Instant messaging has come around to supplant this with equally flawed design. All IM applications I know of start out with a basic concept: "Who's online?" Straight away, to participate in any of these communications networks, the first thing you have to do is advertise to everyone that you're available. Most of them will even happily inform everyone on your contact list when you're away from your computer for longer than 10 minutes. The privacy invasion is horrific. Imagine if whenever you picked it up or put it down, your phone advertised the fact to everyone in your phone book. Most people just don't bother.

Here's my wish list for a possible replacement for both of these useless technologies. Yes, I know Google Wave probably does most of what I ask for, but until the boys at Mountain View deign to give me beta test access I can only fantasise.

1. It has to seamlessly support multiple public identities

By public identity I mean an address through which people can reach me and a small set of optional information that I may choose to publish along with it like a name, a job title, an organisation I belong to or a physical address. All users should be able to have multiple identities - one for close personal friends, one for websites that only need the most basic information, one for work, on for your second job - as many as they want and need for their particular circumstances.
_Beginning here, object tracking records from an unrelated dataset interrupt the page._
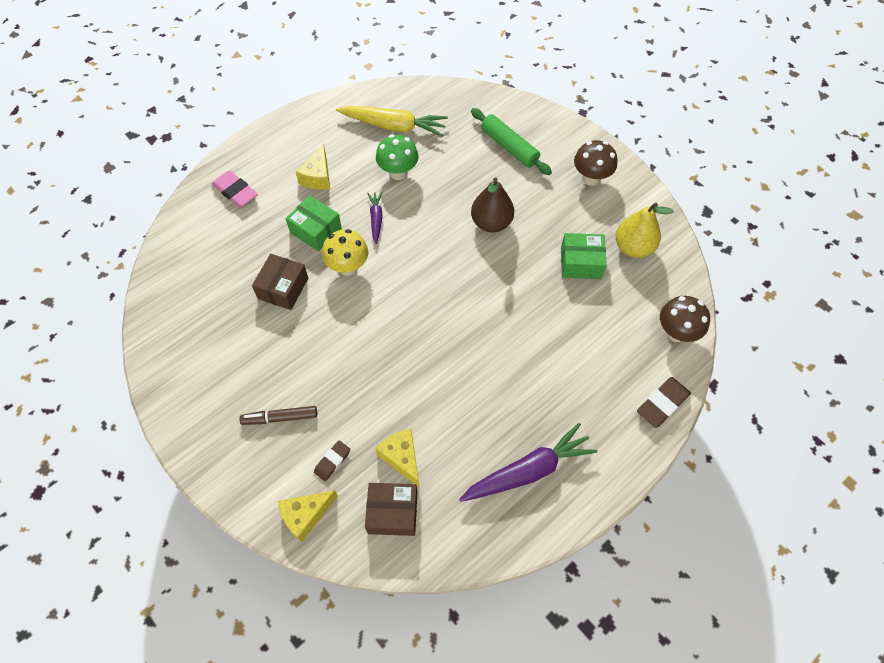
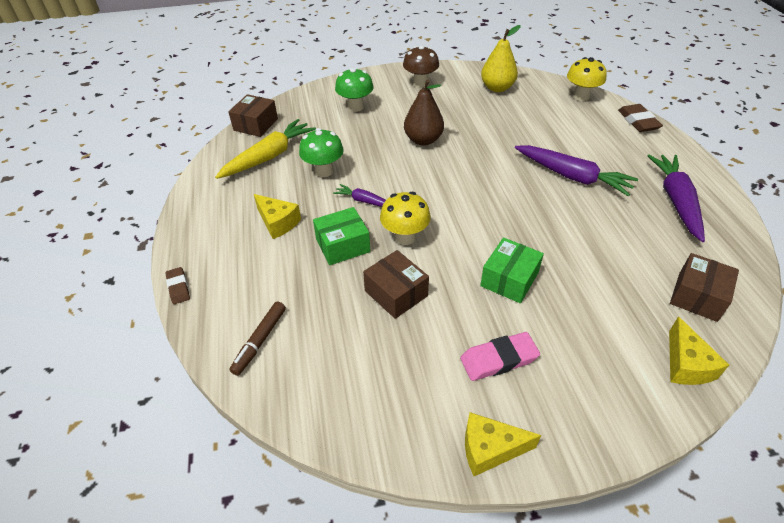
camera: 60 degrees left, 15 degrees down
(235, 192) = (235, 292): pink eraser -> pink eraser (498, 359)
(280, 418) = (559, 348): brown marker -> brown marker (260, 341)
(332, 461) = (627, 322): brown eraser -> brown eraser (178, 287)
(402, 458) = (639, 271): yellow cheese -> yellow cheese (490, 449)
(431, 93) = (256, 125): none -> brown box
(509, 147) = (355, 107): green rolling pin -> green mushroom
(512, 366) = (572, 177): none -> purple carrot
(580, 263) = (494, 113): green box -> green box (509, 279)
(676, 333) = (581, 96): brown mushroom -> yellow mushroom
When I say "seamlessly" I mean it should be possible to view, search and organise communications from all your identities in one place if you wish to do so; your identities should be completely separate as far as other people are concerned, but you should be able to manage them all from one place.

2. It has to support conversations in a native way

People don't send solitary e-mails, they're almost always part of a thread, or a conversation if you will, that consists of several messages and may involve more than two people. Support for this in e-mail and IM is very patchy and hacked-in; mail software will try and organise e-mails into threads, but most of the time it's just guessing that two e-mails with the same subject are part of a conversation, and it often gets things wrong. Most mail software tends to quote (copy) the entire message when replying, sending the same information out again and again while making it hard to actually get up to speed if you join it later on. And of course, if you want someone to join an active mail thread, the best you can do is copy them on your reply, but that doesn't let them look at the previous messages nor does it notify other people in the conversation, who may forget to include him in their replies.
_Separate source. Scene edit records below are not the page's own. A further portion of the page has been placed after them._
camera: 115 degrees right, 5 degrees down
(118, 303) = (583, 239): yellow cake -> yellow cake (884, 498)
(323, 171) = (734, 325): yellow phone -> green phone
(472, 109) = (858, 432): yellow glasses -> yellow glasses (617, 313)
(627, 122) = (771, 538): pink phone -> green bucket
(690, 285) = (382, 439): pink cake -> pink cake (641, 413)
What I'd like to be able to do is start a conversation with someone, add messages to it without having to copy all previous messages in every new one, and whenever I invite people to the conversation they can just browse through what was said before. I should be able to easily split a conversation at any point, or merge two conversations into one.
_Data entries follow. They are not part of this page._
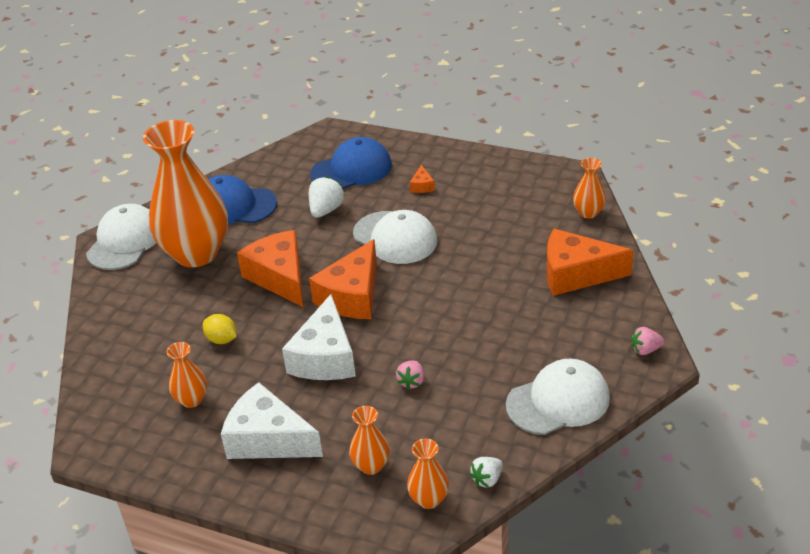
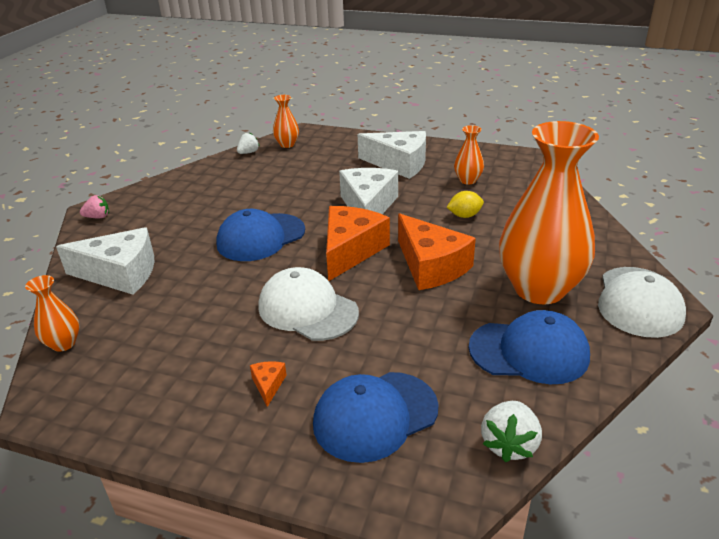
camera: 175 degrees right, 5 degrees down
(222, 339) = (464, 215): yellow lemon -> yellow lemon turned 45 degrees counterclockwise
(326, 210) = (399, 345): white strawberry -> white strawberry (509, 444)
(371, 466) = (324, 155): orange vase -> none
(411, 382) = (295, 194): pink strawberry -> none
(445, 315) = (260, 237): none -> blue cap
(558, 401) = (185, 187): white cap -> none
(576, 274) = (120, 273): orange cheese -> white cheese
3. Users should be able to slip into and out of live chat seamlessly, without advertising their presence

If I want to have a live chat with someone, whether as a new conversation or continuing an existing one, all I have to do is click a button that will send a request to those in the conversation. They may accept, they may be unavailable, they may ignore me, or they may reply with a quick message saying they're busy. You shouldn't have to pre-emptively advertise your availability to all and sundry just because you want to talk to one or two people. Your instant messages and your longer, pre-composed messages should blend in seamlessly in the conversation.

4. It should require encryption and cryptographic signing

All messages and conversations should be cryptographically signed so that you can verify with absolute certainty if two messages are coming from the same source. Getting your public key signed by a well-known, trusted source can also verify that you are who you say you are, but you should also be able to use a self-signed certificate for anonymous work. Making this a basic requirement of the system and making the user interface for it a first-class item for any implementation is important if we're ever going to get end users used to using cryptography for their own security.